▼

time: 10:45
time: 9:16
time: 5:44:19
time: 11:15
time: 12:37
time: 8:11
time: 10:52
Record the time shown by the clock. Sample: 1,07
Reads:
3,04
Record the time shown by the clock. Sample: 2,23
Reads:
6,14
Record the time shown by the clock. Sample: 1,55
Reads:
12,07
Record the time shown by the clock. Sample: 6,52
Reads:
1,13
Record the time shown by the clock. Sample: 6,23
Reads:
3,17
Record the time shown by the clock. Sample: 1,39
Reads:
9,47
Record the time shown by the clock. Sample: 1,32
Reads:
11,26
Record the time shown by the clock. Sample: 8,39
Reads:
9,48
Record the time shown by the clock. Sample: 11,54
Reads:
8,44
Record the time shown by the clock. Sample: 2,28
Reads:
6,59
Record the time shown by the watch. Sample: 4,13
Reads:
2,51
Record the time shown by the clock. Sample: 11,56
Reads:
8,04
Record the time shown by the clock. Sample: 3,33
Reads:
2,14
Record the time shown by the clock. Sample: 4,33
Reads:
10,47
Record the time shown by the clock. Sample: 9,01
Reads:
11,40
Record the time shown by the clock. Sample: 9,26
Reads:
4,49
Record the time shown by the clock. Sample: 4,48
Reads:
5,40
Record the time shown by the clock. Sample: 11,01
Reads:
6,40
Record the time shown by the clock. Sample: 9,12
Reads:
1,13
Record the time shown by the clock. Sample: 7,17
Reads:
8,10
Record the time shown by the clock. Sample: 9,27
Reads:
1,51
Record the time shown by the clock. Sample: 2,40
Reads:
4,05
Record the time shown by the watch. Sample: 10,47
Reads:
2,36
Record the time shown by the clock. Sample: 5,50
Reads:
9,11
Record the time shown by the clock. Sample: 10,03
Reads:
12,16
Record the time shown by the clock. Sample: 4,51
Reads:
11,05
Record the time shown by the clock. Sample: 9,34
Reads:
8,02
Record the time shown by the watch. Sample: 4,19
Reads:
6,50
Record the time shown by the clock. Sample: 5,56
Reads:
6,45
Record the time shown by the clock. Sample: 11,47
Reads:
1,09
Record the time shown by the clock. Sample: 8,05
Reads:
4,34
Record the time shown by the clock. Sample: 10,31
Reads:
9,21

▲

Problem details: Print the listing again line for line, starting at the line that contains "Record the time shown by the clock. Sample: 9,27" and stopping after the final line of the listing.

Task answer:
Record the time shown by the clock. Sample: 9,27
Reads:
1,51
Record the time shown by the clock. Sample: 2,40
Reads:
4,05
Record the time shown by the watch. Sample: 10,47
Reads:
2,36
Record the time shown by the clock. Sample: 5,50
Reads:
9,11
Record the time shown by the clock. Sample: 10,03
Reads:
12,16
Record the time shown by the clock. Sample: 4,51
Reads:
11,05
Record the time shown by the clock. Sample: 9,34
Reads:
8,02
Record the time shown by the watch. Sample: 4,19
Reads:
6,50
Record the time shown by the clock. Sample: 5,56
Reads:
6,45
Record the time shown by the clock. Sample: 11,47
Reads:
1,09
Record the time shown by the clock. Sample: 8,05
Reads:
4,34
Record the time shown by the clock. Sample: 10,31
Reads:
9,21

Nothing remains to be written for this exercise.